Der Kameradenkreis Gebirgstruppe »bekennt sich zum freiheitlichen demokratischen Rechtsstaat«, so steht es in seiner Satzung nachzulesen. Manchmal bedient man sich des Rechtsstaates, um unliebsame Kritiker mundtot zu machen -- so wie Ulrich Sander. Dem Journalisten ist es gerichtlich untersagt, öffentlich zu behaupten, dass es sich bei der alljährlichen Pfingstfeier des Kameradenkreises um ein Treffen von Kriegsverbrechern handele. Dabei wurde die Feier der Kameraden am Hohen Brendten bei Mittenwald tatsächlich von verurteilten oder mutmaßlichen Kriegsverbrechern besucht. Denn das oberbayerische Mittenwald ist ein Traditionsstandort. Bereits in den 30er Jahren des letzten Jahrhunderts wurde der Ort zum Ausbildungszentrum der Wehrmachts-Gebirgstruppe. Nach dem Krieg gründete sich der Kameradenkreis, um »die Tradition der Gebirgstruppe zu wahren«.

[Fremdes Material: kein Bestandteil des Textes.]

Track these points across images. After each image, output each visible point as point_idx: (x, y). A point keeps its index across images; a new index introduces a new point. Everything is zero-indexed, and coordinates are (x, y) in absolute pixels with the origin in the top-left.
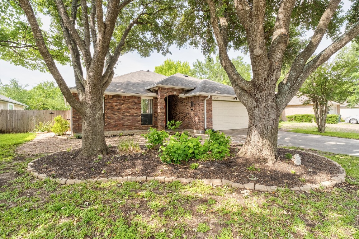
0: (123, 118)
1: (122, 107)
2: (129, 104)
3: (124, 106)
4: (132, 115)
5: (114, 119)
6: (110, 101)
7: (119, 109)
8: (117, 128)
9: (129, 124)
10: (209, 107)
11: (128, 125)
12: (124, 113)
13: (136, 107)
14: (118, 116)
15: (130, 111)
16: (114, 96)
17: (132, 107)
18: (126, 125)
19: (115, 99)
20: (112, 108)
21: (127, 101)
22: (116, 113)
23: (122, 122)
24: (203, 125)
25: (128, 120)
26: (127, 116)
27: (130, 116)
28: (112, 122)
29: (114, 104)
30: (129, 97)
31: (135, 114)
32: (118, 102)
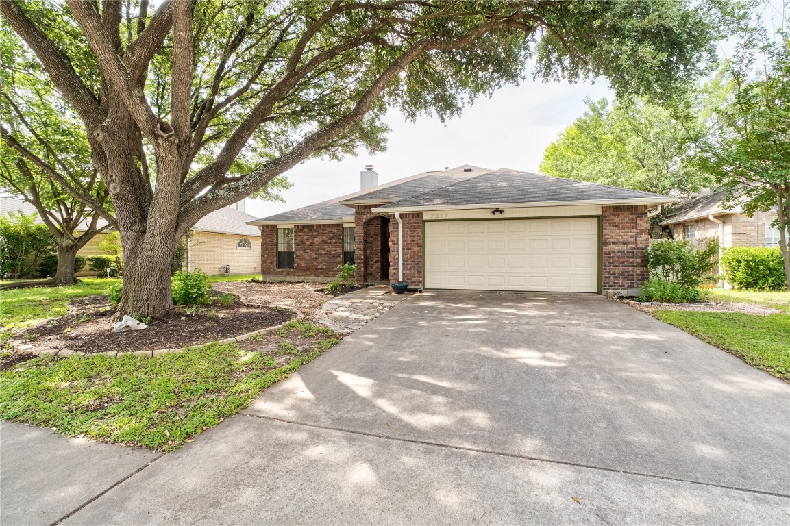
0: (316, 258)
1: (315, 241)
2: (324, 237)
3: (317, 240)
4: (328, 254)
5: (304, 258)
6: (301, 234)
7: (312, 244)
8: (309, 273)
9: (325, 267)
10: (413, 236)
11: (323, 269)
12: (317, 250)
13: (334, 241)
14: (310, 255)
15: (326, 247)
16: (305, 226)
17: (329, 241)
18: (321, 269)
19: (306, 230)
20: (302, 242)
21: (322, 232)
22: (308, 251)
23: (315, 263)
24: (395, 274)
25: (324, 261)
26: (321, 255)
27: (325, 255)
28: (302, 264)
29: (305, 237)
30: (324, 225)
31: (333, 253)
32: (310, 234)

Wohl deshalb ernannte man den ehemaligen General Hubert Lanz zum Ehrenvorsitzenden. Erst kurz vor seiner Ernennung hatte man den General aus dem Gefängnis entlassen. Dort saß Lanz als verurteilter Kriegsverbrecher. Da er 1943 als Befehlshaber der Gebirgsjäger ein Massaker an italienischen Soldaten zu verantworten hatte. Bei diesem Blutbad auf der griechischen Insel Kefalonia kamen schätzungsweise 5200 Italiener ums Leben. Viele der ehemaligen Verbündeten wurden nach ihrer Gefangennahme von deutschen Soldaten hingerichtet. Trotz der Tatsache, dass viele Gebirgsjäger in dieses und andere Massaker des Zweiten Weltkriegs verwickelt waren, hält man in Mittenwald an »Traditionen« fest.

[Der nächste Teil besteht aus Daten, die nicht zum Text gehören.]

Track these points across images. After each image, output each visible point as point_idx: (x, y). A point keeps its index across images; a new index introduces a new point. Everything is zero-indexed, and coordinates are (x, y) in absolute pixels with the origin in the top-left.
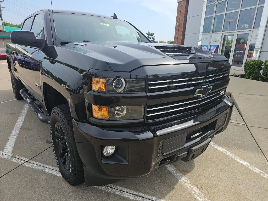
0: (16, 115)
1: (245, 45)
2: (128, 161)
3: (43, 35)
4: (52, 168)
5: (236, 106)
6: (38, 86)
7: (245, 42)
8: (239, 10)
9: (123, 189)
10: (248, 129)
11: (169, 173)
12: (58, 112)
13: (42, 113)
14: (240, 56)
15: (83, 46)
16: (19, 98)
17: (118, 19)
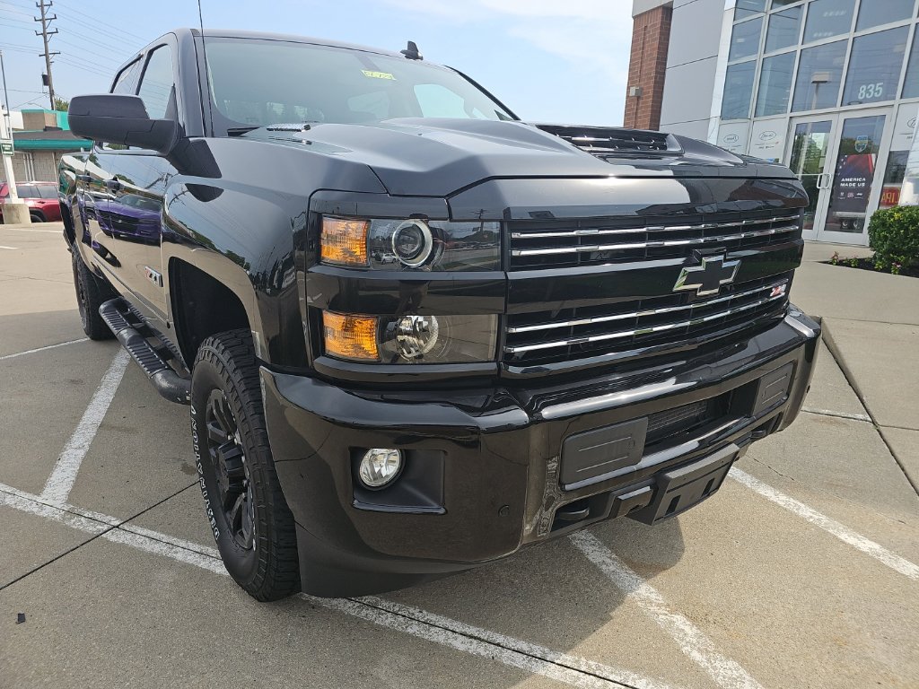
0: (85, 388)
1: (873, 155)
2: (443, 505)
3: (173, 107)
4: (197, 548)
5: (839, 362)
6: (155, 278)
7: (871, 149)
8: (850, 36)
9: (433, 618)
10: (881, 434)
11: (594, 569)
12: (216, 351)
13: (170, 372)
14: (855, 195)
15: (299, 131)
16: (99, 333)
17: (422, 59)
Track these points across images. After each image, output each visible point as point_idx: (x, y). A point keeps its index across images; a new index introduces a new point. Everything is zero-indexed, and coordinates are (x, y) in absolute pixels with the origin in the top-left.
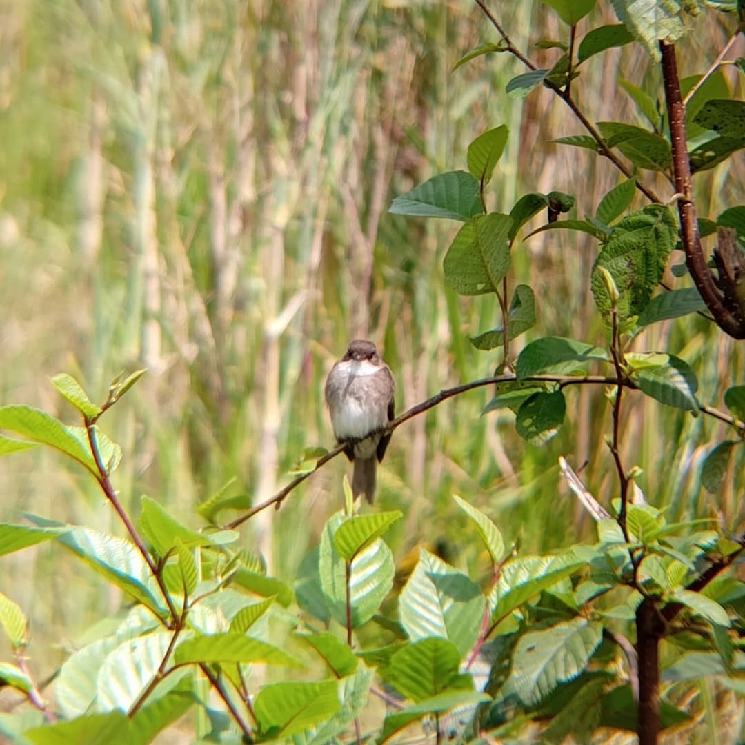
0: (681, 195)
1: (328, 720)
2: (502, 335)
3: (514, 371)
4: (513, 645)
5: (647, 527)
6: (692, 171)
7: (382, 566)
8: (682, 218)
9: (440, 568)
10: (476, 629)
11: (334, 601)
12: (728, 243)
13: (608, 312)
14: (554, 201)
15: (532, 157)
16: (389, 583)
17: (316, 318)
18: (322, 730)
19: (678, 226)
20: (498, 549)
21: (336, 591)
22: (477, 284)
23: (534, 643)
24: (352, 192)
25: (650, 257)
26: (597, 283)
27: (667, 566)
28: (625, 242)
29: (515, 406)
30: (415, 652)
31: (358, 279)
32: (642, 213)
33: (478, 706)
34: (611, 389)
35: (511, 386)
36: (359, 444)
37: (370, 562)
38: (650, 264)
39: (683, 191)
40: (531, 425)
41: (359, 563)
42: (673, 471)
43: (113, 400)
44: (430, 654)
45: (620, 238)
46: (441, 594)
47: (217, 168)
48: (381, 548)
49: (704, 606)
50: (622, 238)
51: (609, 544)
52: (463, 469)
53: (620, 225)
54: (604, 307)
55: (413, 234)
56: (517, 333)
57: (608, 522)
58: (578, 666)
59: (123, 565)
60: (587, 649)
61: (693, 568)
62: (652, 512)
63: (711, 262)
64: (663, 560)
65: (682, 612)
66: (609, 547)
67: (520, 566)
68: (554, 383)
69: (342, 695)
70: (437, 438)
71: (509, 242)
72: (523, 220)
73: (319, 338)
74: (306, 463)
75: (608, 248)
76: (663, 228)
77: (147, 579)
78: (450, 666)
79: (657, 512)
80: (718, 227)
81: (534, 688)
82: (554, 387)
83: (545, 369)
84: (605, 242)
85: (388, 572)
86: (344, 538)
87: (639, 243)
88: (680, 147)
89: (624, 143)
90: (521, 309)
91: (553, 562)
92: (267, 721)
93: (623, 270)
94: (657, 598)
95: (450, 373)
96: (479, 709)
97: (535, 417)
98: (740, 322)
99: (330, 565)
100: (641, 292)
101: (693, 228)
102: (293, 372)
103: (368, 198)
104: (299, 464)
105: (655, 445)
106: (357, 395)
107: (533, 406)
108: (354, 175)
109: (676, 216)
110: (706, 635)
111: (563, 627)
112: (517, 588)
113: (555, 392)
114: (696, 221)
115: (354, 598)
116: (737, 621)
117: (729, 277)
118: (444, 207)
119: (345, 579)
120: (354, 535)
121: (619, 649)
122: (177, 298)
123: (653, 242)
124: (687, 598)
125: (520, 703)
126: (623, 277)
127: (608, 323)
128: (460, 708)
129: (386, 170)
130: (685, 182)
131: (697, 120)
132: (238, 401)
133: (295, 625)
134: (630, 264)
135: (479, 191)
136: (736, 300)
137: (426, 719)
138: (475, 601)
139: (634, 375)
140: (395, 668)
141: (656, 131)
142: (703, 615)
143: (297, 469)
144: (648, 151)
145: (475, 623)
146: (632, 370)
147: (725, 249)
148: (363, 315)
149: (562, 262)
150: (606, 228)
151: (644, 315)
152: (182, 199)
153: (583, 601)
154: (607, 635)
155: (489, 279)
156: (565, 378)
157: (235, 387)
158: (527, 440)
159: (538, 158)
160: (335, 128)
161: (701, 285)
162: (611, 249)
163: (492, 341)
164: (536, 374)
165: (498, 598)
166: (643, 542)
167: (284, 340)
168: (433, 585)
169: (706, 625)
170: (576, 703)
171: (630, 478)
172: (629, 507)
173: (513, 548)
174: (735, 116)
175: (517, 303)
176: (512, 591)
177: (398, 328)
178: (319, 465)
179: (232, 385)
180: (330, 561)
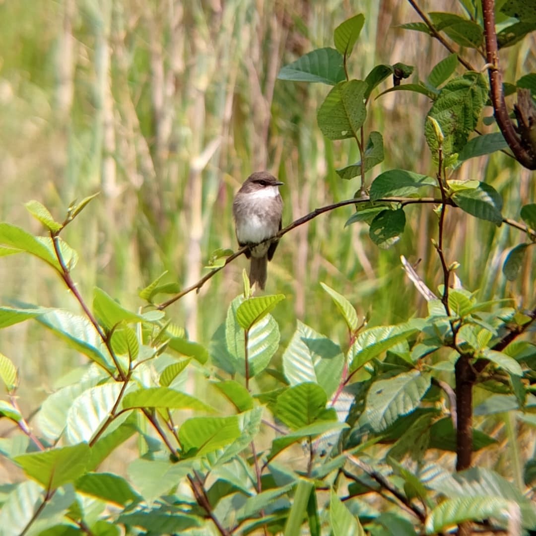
0: (490, 65)
1: (232, 443)
2: (360, 168)
3: (369, 194)
4: (367, 389)
5: (463, 305)
6: (499, 47)
7: (271, 334)
8: (491, 82)
9: (312, 335)
10: (338, 378)
11: (237, 358)
12: (525, 100)
13: (437, 150)
14: (398, 70)
15: (386, 39)
16: (276, 345)
17: (229, 158)
18: (228, 450)
19: (489, 87)
20: (353, 321)
21: (238, 351)
22: (342, 131)
23: (382, 388)
24: (255, 65)
25: (467, 111)
26: (428, 130)
27: (478, 333)
28: (449, 100)
29: (368, 219)
30: (294, 394)
31: (259, 129)
32: (462, 78)
33: (342, 433)
34: (437, 206)
35: (366, 206)
36: (256, 247)
37: (262, 331)
38: (468, 116)
39: (492, 62)
40: (380, 234)
41: (255, 332)
42: (487, 266)
43: (71, 218)
44: (305, 395)
45: (446, 96)
46: (313, 353)
47: (157, 47)
48: (270, 321)
49: (504, 361)
50: (447, 97)
51: (435, 317)
52: (335, 267)
53: (446, 87)
54: (434, 147)
55: (299, 96)
56: (370, 166)
57: (435, 301)
58: (414, 404)
59: (82, 335)
60: (420, 392)
61: (496, 334)
62: (467, 295)
63: (512, 115)
64: (475, 328)
65: (488, 366)
66: (435, 319)
67: (369, 334)
68: (397, 203)
69: (241, 426)
70: (316, 244)
71: (364, 101)
72: (375, 84)
73: (231, 172)
74: (218, 260)
75: (437, 104)
76: (477, 89)
77: (99, 345)
78: (320, 404)
79: (471, 294)
80: (517, 89)
81: (382, 419)
82: (397, 206)
83: (391, 192)
84: (435, 100)
85: (275, 338)
86: (243, 313)
87: (460, 100)
88: (490, 29)
89: (449, 28)
90: (374, 149)
91: (393, 330)
92: (188, 444)
93: (447, 119)
94: (471, 356)
95: (326, 197)
96: (342, 435)
97: (383, 228)
98: (533, 158)
99: (234, 333)
100: (461, 136)
101: (499, 90)
102: (212, 196)
103: (266, 69)
104: (213, 261)
105: (475, 248)
106: (260, 214)
107: (382, 220)
108: (256, 52)
109: (487, 80)
110: (506, 383)
111: (403, 376)
112: (367, 348)
113: (398, 210)
114: (501, 84)
115: (251, 356)
116: (528, 372)
117: (525, 125)
118: (317, 74)
119: (244, 343)
120: (250, 312)
121: (442, 393)
122: (128, 142)
123: (470, 99)
124: (492, 355)
125: (372, 430)
126: (447, 125)
127: (436, 159)
128: (327, 434)
129: (280, 49)
130: (494, 54)
131: (503, 10)
132: (172, 217)
133: (208, 375)
134: (453, 116)
135: (342, 63)
136: (530, 141)
137: (304, 442)
138: (337, 358)
139: (454, 196)
140: (280, 405)
141: (472, 18)
142: (503, 367)
143: (212, 265)
144: (466, 33)
145: (338, 373)
146: (453, 192)
147: (523, 105)
148: (263, 155)
149: (407, 116)
150: (436, 90)
151: (463, 153)
152: (131, 69)
153: (417, 358)
154: (434, 382)
155: (351, 128)
156: (405, 199)
157: (170, 207)
158: (377, 244)
159: (390, 39)
160: (242, 16)
161: (504, 131)
162: (439, 104)
163: (352, 173)
164: (384, 197)
165: (353, 355)
166: (460, 315)
167: (205, 173)
168: (307, 347)
169: (506, 375)
170: (412, 430)
171: (450, 270)
172: (450, 291)
173: (364, 320)
174: (530, 7)
175: (371, 145)
176: (364, 350)
177: (289, 164)
178: (228, 262)
179: (168, 206)
180: (233, 330)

Dabei spielt das alljährliche Pfingsttreffen des Kameradenkreises am Hohen Brendten eine große Rolle. Auf dem Berg steht das »Ehrenmal für die Gefallenen Soldaten der Gebirgstruppe«. Seit 2002 werden diese Totengedenken regelmäßig durch antifaschistische Gegendemonstranten gestört. Das schmeckte dem Mittenwalder Tourismus-Direktor Klaus Ronge gar nicht. Wie der »Münchener Merkur« bereits im Januar 2006 meldete, fürchtete er »negative Schlagzeilen« durch »die Störaktionen der sogenannten Brendtengegner«. Aufgrund des öffentlichen Drucks verlegte man das Treffen in diesem Jahr erstmals auf einen früheren Zeitpunkt. Die Kameraden nahmen dies zähneknirschend hin, sannen aber offensichtlich auf Vergeltung für diese Schmach. Die Gelegenheit bot sich nur kurze Zeit später. Im Juni veröffentlichte die Vereinigung der Verfolgten des Naziregimes -- Bund der Antifaschistinnen und Antifaschisten (VVN/BdA) eine Mitteilung. Verantwortlich war der Journalist Ulrich Sander, der auch als Landessprecher des VVN/BdA Nordrhein-Westfalen tätig ist. In dieser Erklärung war von einem »Kriegsverbrechertreffen« in Mittenwald die Rede. Das war zu viel -- die Kameraden bemühten daraufhin die Justiz. »Mittlerweile liegt dem Gericht Nürnberg-Fürth auch eine Widerrufs-Klage vor. Ich soll also gezwungen werden, meine Äußerungen über die Kriegsverbrechen der Gebirgsjäger zurückzunehmen.« Doch Sander will es auf einen Prozess ankommen lassen.

»Im letzten Jahr kam auch der wegen Kriegsverbrechen angeklagte Josef Scheungraber nach Mittenwald«, erinnert sich Sander. Er dürfte nicht der Einzige gewesen sein. »Allein in Italien wurden 196 ehemalige Gebirgsjäger angeklagt, von denen man 25 tatsächlich verurteilte«. erklärt Sander. Doch bevor man in Deutschland einen der alten Kameraden zur Rechenschaft zieht, wird wohl eher Ulrich Sander verurteilt werden.